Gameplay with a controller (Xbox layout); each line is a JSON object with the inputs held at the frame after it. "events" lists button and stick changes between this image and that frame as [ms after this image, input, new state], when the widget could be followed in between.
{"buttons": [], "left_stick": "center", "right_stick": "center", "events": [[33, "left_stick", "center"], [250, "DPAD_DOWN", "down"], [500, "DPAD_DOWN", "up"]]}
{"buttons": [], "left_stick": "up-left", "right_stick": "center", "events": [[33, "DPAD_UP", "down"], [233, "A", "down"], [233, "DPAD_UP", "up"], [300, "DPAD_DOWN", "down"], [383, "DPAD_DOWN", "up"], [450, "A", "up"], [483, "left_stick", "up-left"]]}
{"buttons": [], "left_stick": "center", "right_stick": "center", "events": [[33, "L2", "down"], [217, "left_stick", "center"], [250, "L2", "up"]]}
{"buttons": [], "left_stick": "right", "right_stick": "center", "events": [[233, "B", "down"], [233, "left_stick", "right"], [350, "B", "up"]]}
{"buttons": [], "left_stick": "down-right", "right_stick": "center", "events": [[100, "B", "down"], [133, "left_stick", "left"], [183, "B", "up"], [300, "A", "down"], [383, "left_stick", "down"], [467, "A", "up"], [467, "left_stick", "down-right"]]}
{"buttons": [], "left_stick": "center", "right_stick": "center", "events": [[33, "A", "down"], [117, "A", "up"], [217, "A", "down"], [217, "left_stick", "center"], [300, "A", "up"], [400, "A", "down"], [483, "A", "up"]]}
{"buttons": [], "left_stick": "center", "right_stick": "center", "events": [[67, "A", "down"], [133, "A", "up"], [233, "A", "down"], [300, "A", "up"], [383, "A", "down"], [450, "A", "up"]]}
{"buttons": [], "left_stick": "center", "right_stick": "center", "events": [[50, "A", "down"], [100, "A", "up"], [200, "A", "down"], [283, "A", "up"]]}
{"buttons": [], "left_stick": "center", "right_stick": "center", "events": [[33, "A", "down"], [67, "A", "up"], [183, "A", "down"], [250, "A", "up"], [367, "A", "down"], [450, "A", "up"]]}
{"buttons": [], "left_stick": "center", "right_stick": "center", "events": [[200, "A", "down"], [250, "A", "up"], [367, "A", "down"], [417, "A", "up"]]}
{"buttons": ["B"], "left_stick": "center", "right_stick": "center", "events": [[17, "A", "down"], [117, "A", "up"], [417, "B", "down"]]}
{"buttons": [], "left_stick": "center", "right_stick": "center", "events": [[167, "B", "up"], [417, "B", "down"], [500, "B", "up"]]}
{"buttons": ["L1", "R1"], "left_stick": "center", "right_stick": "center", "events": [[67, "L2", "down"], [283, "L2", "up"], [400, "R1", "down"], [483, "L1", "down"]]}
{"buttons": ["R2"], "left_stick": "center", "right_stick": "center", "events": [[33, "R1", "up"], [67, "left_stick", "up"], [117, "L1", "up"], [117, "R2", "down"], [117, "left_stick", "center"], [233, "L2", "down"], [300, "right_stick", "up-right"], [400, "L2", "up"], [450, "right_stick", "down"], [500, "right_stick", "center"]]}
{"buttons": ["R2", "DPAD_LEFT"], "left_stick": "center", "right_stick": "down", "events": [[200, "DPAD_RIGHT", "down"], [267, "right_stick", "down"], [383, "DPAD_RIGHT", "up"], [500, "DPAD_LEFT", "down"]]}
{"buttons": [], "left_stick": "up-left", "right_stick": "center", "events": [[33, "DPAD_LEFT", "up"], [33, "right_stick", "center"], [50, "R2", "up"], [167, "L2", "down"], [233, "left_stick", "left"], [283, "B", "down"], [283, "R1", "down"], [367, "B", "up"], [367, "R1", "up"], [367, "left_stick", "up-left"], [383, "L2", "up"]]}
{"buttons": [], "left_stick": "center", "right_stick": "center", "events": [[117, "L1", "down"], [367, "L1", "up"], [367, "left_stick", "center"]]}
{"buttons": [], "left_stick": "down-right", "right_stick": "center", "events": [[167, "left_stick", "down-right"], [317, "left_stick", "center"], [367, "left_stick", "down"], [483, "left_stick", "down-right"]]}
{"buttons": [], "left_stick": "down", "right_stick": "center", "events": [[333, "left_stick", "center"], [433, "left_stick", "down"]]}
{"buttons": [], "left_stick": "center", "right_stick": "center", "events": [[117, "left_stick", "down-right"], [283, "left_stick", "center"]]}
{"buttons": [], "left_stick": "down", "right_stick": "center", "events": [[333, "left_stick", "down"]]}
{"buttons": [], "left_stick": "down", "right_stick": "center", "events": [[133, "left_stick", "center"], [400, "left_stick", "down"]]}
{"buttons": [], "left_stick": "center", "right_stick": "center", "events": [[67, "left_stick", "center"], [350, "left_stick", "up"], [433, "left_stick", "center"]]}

▬▬▬▬▬▬

With nothing left out, copy every record exactly.

Gameplay with a controller (Xbox layout); each line is a JSON object with the inputs held at the frame after it. "events" lists button and stick changes between this image and that frame as [ms after this image, input, new state], when the widget could be followed in between.
{"buttons": [], "left_stick": "center", "right_stick": "center", "events": [[33, "left_stick", "center"], [250, "DPAD_DOWN", "down"], [500, "DPAD_DOWN", "up"]]}
{"buttons": [], "left_stick": "up-left", "right_stick": "center", "events": [[33, "DPAD_UP", "down"], [233, "A", "down"], [233, "DPAD_UP", "up"], [300, "DPAD_DOWN", "down"], [383, "DPAD_DOWN", "up"], [450, "A", "up"], [483, "left_stick", "up-left"]]}
{"buttons": [], "left_stick": "center", "right_stick": "center", "events": [[33, "L2", "down"], [217, "left_stick", "center"], [250, "L2", "up"]]}
{"buttons": [], "left_stick": "right", "right_stick": "center", "events": [[233, "B", "down"], [233, "left_stick", "right"], [350, "B", "up"]]}
{"buttons": [], "left_stick": "down-right", "right_stick": "center", "events": [[100, "B", "down"], [133, "left_stick", "left"], [183, "B", "up"], [300, "A", "down"], [383, "left_stick", "down"], [467, "A", "up"], [467, "left_stick", "down-right"]]}
{"buttons": [], "left_stick": "center", "right_stick": "center", "events": [[33, "A", "down"], [117, "A", "up"], [217, "A", "down"], [217, "left_stick", "center"], [300, "A", "up"], [400, "A", "down"], [483, "A", "up"]]}
{"buttons": [], "left_stick": "center", "right_stick": "center", "events": [[67, "A", "down"], [133, "A", "up"], [233, "A", "down"], [300, "A", "up"], [383, "A", "down"], [450, "A", "up"]]}
{"buttons": [], "left_stick": "center", "right_stick": "center", "events": [[50, "A", "down"], [100, "A", "up"], [200, "A", "down"], [283, "A", "up"]]}
{"buttons": [], "left_stick": "center", "right_stick": "center", "events": [[33, "A", "down"], [67, "A", "up"], [183, "A", "down"], [250, "A", "up"], [367, "A", "down"], [450, "A", "up"]]}
{"buttons": [], "left_stick": "center", "right_stick": "center", "events": [[200, "A", "down"], [250, "A", "up"], [367, "A", "down"], [417, "A", "up"]]}
{"buttons": ["B"], "left_stick": "center", "right_stick": "center", "events": [[17, "A", "down"], [117, "A", "up"], [417, "B", "down"]]}
{"buttons": [], "left_stick": "center", "right_stick": "center", "events": [[167, "B", "up"], [417, "B", "down"], [500, "B", "up"]]}
{"buttons": ["L1", "R1"], "left_stick": "center", "right_stick": "center", "events": [[67, "L2", "down"], [283, "L2", "up"], [400, "R1", "down"], [483, "L1", "down"]]}
{"buttons": ["R2"], "left_stick": "center", "right_stick": "center", "events": [[33, "R1", "up"], [67, "left_stick", "up"], [117, "L1", "up"], [117, "R2", "down"], [117, "left_stick", "center"], [233, "L2", "down"], [300, "right_stick", "up-right"], [400, "L2", "up"], [450, "right_stick", "down"], [500, "right_stick", "center"]]}
{"buttons": ["R2", "DPAD_LEFT"], "left_stick": "center", "right_stick": "down", "events": [[200, "DPAD_RIGHT", "down"], [267, "right_stick", "down"], [383, "DPAD_RIGHT", "up"], [500, "DPAD_LEFT", "down"]]}
{"buttons": [], "left_stick": "up-left", "right_stick": "center", "events": [[33, "DPAD_LEFT", "up"], [33, "right_stick", "center"], [50, "R2", "up"], [167, "L2", "down"], [233, "left_stick", "left"], [283, "B", "down"], [283, "R1", "down"], [367, "B", "up"], [367, "R1", "up"], [367, "left_stick", "up-left"], [383, "L2", "up"]]}
{"buttons": [], "left_stick": "center", "right_stick": "center", "events": [[117, "L1", "down"], [367, "L1", "up"], [367, "left_stick", "center"]]}
{"buttons": [], "left_stick": "down-right", "right_stick": "center", "events": [[167, "left_stick", "down-right"], [317, "left_stick", "center"], [367, "left_stick", "down"], [483, "left_stick", "down-right"]]}
{"buttons": [], "left_stick": "down", "right_stick": "center", "events": [[333, "left_stick", "center"], [433, "left_stick", "down"]]}
{"buttons": [], "left_stick": "center", "right_stick": "center", "events": [[117, "left_stick", "down-right"], [283, "left_stick", "center"]]}
{"buttons": [], "left_stick": "down", "right_stick": "center", "events": [[333, "left_stick", "down"]]}
{"buttons": [], "left_stick": "down", "right_stick": "center", "events": [[133, "left_stick", "center"], [400, "left_stick", "down"]]}
{"buttons": [], "left_stick": "center", "right_stick": "center", "events": [[67, "left_stick", "center"], [350, "left_stick", "up"], [433, "left_stick", "center"]]}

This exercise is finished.